Task objective - With all pictures excluded, restate the records that follow exactly as written.

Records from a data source
☆ ☆ ☆ ☆ ☆ ☆ ☆
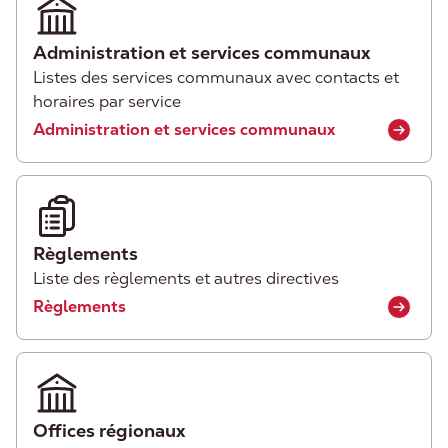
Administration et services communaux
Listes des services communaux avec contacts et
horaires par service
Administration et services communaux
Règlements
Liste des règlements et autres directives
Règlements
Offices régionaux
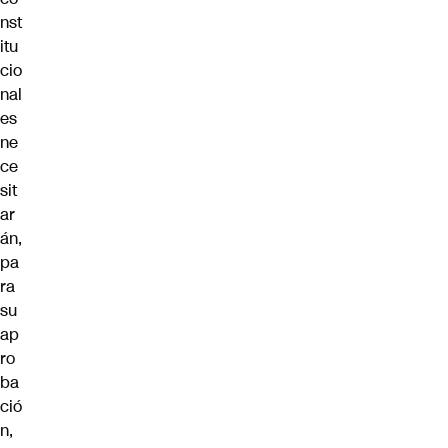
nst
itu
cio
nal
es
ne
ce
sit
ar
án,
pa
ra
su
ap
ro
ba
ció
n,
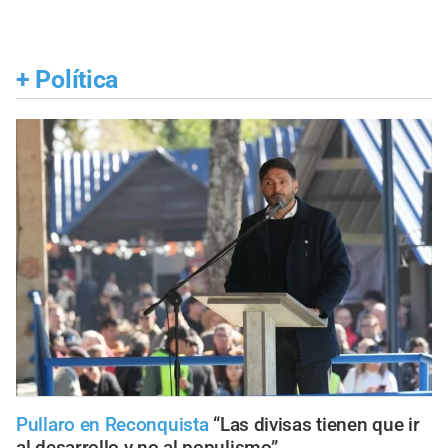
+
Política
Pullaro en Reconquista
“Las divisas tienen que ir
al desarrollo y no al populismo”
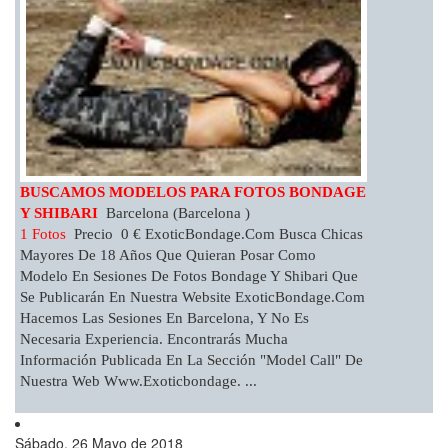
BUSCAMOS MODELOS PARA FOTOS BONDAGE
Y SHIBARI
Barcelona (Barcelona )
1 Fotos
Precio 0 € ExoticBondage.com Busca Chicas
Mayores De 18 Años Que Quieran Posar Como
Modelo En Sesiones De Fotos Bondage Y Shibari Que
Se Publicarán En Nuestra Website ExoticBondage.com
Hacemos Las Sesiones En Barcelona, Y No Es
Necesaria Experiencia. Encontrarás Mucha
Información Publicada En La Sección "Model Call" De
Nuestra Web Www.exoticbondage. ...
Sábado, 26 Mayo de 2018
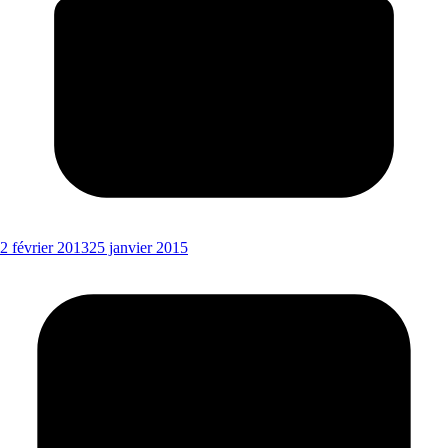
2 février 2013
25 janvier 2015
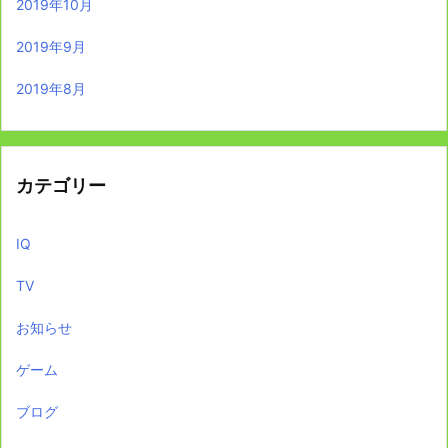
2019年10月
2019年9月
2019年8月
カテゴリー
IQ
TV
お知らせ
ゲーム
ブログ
☆ ☆ ☆ ☆ ☆ ☆ ☆
Written solution -
Administration et services communaux
Listes des services communaux avec contacts et
horaires par service
Administration et services communaux
Règlements
Liste des règlements et autres directives
Règlements
Offices régionaux
nst
itu
cio
nal
es
ne
ce
sit
ar
án,
pa
ra
su
ap
ro
ba
ció
n,
+
Política
Pullaro en Reconquista
“Las divisas tienen que ir
al desarrollo y no al populismo”
BUSCAMOS MODELOS PARA FOTOS BONDAGE
Y SHIBARI
Barcelona (Barcelona )
1 Fotos
Precio 0 € ExoticBondage.com Busca Chicas
Mayores De 18 Años Que Quieran Posar Como
Modelo En Sesiones De Fotos Bondage Y Shibari Que
Se Publicarán En Nuestra Website ExoticBondage.com
Hacemos Las Sesiones En Barcelona, Y No Es
Necesaria Experiencia. Encontrarás Mucha
Información Publicada En La Sección "Model Call" De
Nuestra Web Www.exoticbondage. ...
Sábado, 26 Mayo de 2018
2 février 2013
25 janvier 2015
2019年10月
2019年9月
2019年8月
カテゴリー
IQ
TV
お知らせ
ゲーム
ブログ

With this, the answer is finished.